**TASK OBJECTIVE**
Of the lines in the material below, print only those from the one containing "right elbow: (453, 424)" to the one containing "nose: (229, 431)", ends included, exactly as written and without pictures.

**EXERCISE DATA**

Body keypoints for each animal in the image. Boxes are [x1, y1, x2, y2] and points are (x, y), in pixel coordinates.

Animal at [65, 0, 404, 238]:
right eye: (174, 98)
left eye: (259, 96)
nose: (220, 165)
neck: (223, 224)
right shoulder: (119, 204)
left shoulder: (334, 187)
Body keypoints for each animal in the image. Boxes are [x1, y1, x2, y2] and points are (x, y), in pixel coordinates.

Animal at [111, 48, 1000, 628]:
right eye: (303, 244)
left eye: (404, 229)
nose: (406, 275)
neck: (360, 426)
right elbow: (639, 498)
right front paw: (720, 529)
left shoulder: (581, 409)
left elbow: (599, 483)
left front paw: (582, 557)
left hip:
...
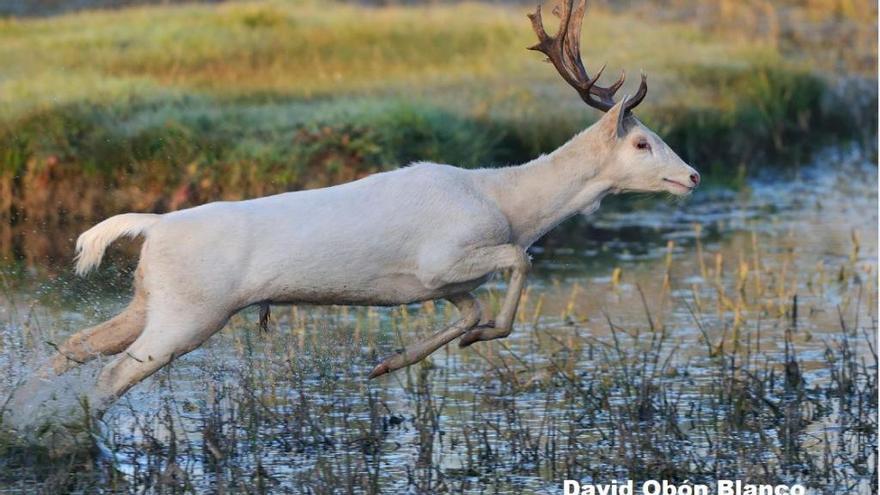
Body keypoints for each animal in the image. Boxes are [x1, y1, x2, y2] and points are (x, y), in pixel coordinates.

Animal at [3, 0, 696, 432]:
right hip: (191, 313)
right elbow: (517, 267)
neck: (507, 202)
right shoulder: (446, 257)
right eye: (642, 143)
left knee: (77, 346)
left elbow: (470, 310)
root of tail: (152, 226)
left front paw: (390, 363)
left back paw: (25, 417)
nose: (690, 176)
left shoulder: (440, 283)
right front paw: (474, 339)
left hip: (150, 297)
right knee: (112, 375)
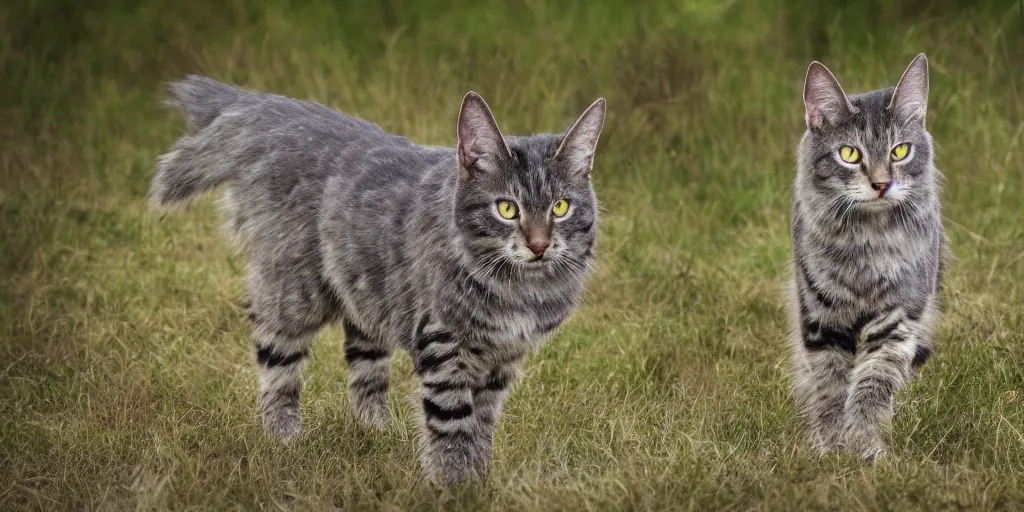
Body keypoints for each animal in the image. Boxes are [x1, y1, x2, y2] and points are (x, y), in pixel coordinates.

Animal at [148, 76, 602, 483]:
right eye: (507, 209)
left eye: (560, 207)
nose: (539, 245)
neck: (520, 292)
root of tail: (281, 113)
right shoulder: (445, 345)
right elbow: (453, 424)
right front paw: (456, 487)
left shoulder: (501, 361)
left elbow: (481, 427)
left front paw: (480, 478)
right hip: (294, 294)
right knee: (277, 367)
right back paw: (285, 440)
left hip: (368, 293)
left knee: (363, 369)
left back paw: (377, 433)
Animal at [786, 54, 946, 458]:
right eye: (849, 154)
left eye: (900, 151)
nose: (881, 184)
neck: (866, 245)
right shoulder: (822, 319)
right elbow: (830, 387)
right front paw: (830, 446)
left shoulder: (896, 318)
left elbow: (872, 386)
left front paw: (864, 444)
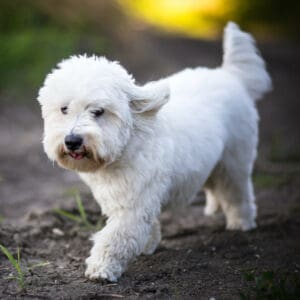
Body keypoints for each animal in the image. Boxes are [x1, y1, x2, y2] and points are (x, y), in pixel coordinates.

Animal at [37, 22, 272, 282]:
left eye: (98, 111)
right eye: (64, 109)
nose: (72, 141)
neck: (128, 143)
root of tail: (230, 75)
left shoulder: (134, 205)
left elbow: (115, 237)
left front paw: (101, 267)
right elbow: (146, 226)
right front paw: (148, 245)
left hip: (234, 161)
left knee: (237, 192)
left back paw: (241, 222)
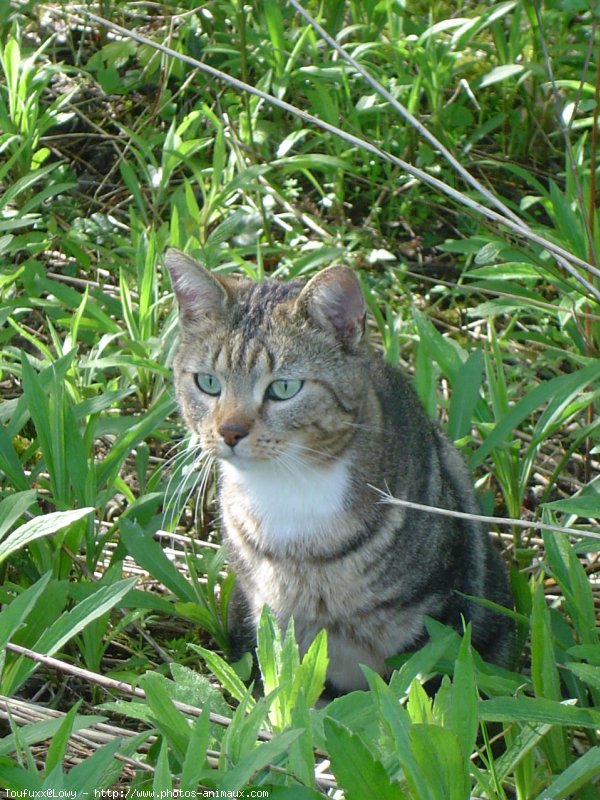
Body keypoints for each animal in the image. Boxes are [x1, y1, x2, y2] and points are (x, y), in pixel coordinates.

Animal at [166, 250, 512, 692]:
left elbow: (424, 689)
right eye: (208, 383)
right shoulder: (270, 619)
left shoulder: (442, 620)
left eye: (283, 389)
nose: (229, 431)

**ANSWER TO THIS PROBLEM**
right elbow: (453, 424)
right front paw: (456, 487)
left shoulder: (501, 361)
left elbow: (481, 427)
left front paw: (480, 478)
right hip: (294, 294)
right knee: (277, 367)
right back paw: (285, 440)
left hip: (368, 293)
left knee: (363, 369)
left back paw: (377, 433)
Animal at [786, 54, 946, 458]:
right eye: (849, 154)
left eye: (900, 151)
nose: (881, 184)
neck: (866, 245)
right shoulder: (822, 319)
right elbow: (830, 387)
right front paw: (830, 446)
left shoulder: (896, 318)
left elbow: (872, 386)
left front paw: (864, 444)
Body keypoints for each animal in the image. Boxes are [x1, y1, x2, y2] and points are (x, y), in pixel coordinates.

Animal at [37, 22, 272, 282]:
left eye: (98, 111)
right eye: (64, 109)
nose: (72, 141)
neck: (128, 143)
root of tail: (230, 75)
left shoulder: (134, 205)
left elbow: (115, 237)
left front paw: (101, 267)
right elbow: (146, 226)
right front paw: (148, 245)
left hip: (234, 161)
left knee: (237, 192)
left back paw: (241, 222)
Body keypoints for each animal in the image. Boxes are [x1, y1, x2, y2] and points are (x, y), in pixel coordinates.

Animal at [166, 250, 512, 692]:
left elbow: (424, 689)
right eye: (208, 383)
right shoulder: (270, 619)
left shoulder: (442, 620)
left eye: (283, 389)
nose: (229, 431)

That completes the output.